The Lampe laboratory investigates the kinases and pathways that regulate gap junction function during development, epidermal wounding, cardiac ischemia and cancinogenesis. Gap junctions allow diffusion of small molecules (<1000 MW) between adjacent cells via matched cell-to-cell membrane channels. Cell-cell communication via these channels is known to play an important role in the control of cell proliferation, embryonic development, cell differentiation, and the regulation of differentiated function in post-mitotic cells. Vertebrate gap junctions are composed of proteins derived from the connexin gene family, and our results indicate that gap junction formation and degradation are highly regulated via protein kinases at various stages of the assembly process and the cell cycle.
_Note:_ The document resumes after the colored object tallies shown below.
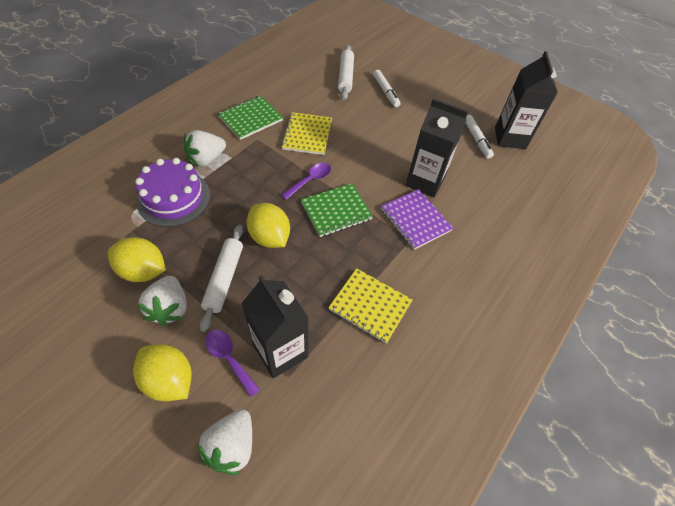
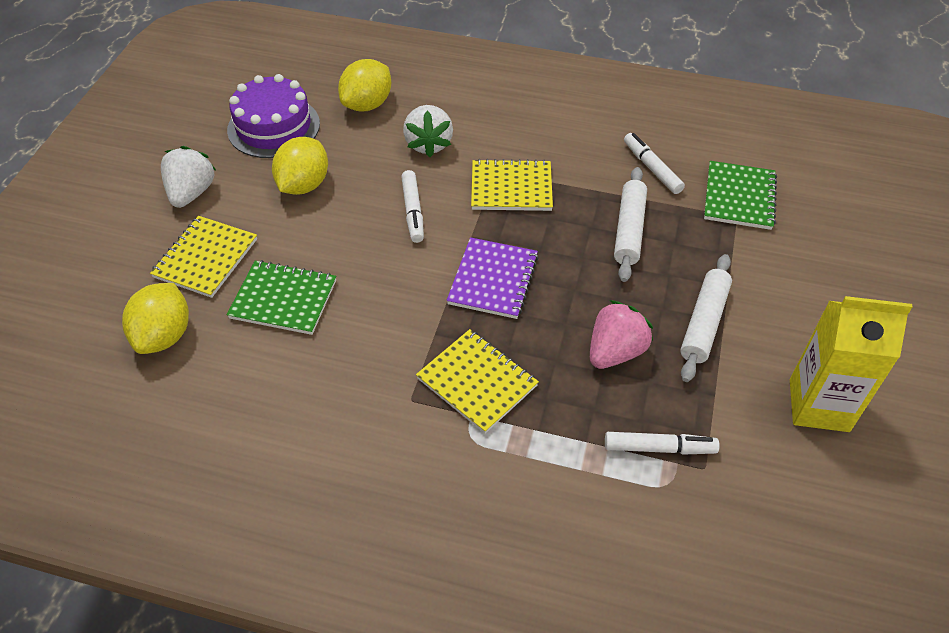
black carton: 3 -> 0
pink strawberry: 0 -> 1
purple spoon: 2 -> 0
white marker: 2 -> 3
white strawberry: 3 -> 2
yellow carton: 0 -> 1
yellow notebook: 2 -> 3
Ongoing studies include determination of the cellular localization of different connexin phosphorylation events and the specific serine substrates that are phosphorylated within connexins at different stages of the cell cycle. Thus, we attempt to link the activation of specific kinases to phosphorylation on a particular residue within the connexin protein and to connexin function in tissue including skin and heart. Our data indicates that kinases such as PKA, PKC, CK1, cdc2/cyclinB, MAP-K, Akt and others regulate specific steps of gap junction protein export, assembly, channel gating and degradation. To perform these studies of gap junction function, we utilize a variety of cell, molecular and biochemical techniques including super resolution microscopy, tracer microinjection and GFP chimeras to monitor gap junctions in living cells.